États-Unis : lutte antiterroriste et sécurité-économie au cœur des priorités américaines en Afrique, selon AFRICOM

Ph. Droits tiers

La lutte contre le terrorisme, le renforcement des partenariats avec des États africains « volontaires et capables » et une articulation accrue entre sécurité et investissements économiques constituent les priorités actuelles des États-Unis en Afrique, a déclaré mardi le commandant de l’U.S. Africa Command (AFRICOM), le général Dagvin R. M. Anderson.

S’exprimant lors d’un briefing en ligne organisé par le Africa Regional Media Hub du département d’État, le général Anderson a indiqué que la menace terroriste, notamment celle de groupes affiliés à l’État islamique et à al-Qaïda, continuait de s’étendre sur le continent, de la Corne de l’Afrique au Sahel et au golfe de Guinée. Il a souligné la nécessité d’y répondre par des actions « menées ensemble » avec les partenaires africains.
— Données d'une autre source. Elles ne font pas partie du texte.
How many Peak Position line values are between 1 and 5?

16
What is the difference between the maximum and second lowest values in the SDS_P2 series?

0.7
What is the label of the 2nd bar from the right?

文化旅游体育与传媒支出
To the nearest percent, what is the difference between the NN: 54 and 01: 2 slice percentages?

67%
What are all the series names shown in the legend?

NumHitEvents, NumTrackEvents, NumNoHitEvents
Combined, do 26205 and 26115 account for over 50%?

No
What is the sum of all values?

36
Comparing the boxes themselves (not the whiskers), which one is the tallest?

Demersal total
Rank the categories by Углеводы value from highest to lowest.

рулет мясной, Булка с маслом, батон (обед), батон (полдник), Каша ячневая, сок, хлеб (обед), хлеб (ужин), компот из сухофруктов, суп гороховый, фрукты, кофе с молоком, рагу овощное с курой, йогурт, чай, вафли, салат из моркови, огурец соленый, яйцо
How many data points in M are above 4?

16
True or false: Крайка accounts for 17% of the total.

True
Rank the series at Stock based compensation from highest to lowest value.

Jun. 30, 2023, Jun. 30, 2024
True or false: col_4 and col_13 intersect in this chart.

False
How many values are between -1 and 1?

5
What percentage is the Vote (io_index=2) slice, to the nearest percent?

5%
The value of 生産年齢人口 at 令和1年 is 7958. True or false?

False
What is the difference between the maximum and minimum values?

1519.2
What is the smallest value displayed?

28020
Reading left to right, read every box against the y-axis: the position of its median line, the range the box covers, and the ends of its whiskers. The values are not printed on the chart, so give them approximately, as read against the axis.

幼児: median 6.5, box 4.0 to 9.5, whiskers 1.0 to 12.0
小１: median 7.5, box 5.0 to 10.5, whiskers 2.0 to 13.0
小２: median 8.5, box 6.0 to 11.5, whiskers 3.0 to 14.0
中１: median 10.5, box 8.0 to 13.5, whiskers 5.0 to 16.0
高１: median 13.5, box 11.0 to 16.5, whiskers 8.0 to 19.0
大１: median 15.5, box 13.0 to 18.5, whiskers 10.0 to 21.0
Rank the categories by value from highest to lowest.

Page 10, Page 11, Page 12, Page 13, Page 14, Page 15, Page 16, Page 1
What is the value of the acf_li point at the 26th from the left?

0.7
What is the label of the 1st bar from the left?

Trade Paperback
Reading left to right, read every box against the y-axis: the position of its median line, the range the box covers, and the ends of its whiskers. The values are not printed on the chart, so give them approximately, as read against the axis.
Le commandant d’AFRICOM a affirmé que l’approche américaine privilégiait l’appui aux forces locales plutôt que des déploiements massifs. En Somalie, il a cité des frappes aériennes américaines destinées à soutenir les forces partenaires contre l’État islamique dans les monts Golis, estimant que ces actions avaient contribué à réduire l’espace d’action du groupe.

Il a également évoqué une coopération renforcée avec le Nigeria en Afrique de l’Ouest, incluant la présence d’une petite équipe américaine apportant des capacités spécifiques, notamment en matière de renseignement et de surveillance, ainsi que des partenariats avec le Maroc et la Tunisie pour le développement de centres de formation régionaux en contreterrorisme.

AFRICOM accorde par ailleurs une importance croissante à la sécurité maritime, a ajouté le général Anderson, en particulier pour lutter contre les trafics, la piraterie, la pêche illégale et les flux d’armes le long des côtes africaines et dans la mer Rouge.

Sur le plan économique, le chef militaire américain a mis en avant ce qu’il a décrit comme une « confluence » entre sécurité, stabilité et investissement. Il a cité des projets d’infrastructures, tels que des corridors de transport et des installations portuaires, comme des exemples où les investissements économiques peuvent, selon lui, renforcer la sécurité régionale.

Le général Anderson a enfin souligné le rôle d’AFRICOM comme plateforme de coordination entre les différentes agences américaines, afin de combiner les leviers militaires, diplomatiques et économiques dans l’engagement des États-Unis sur le continent africain.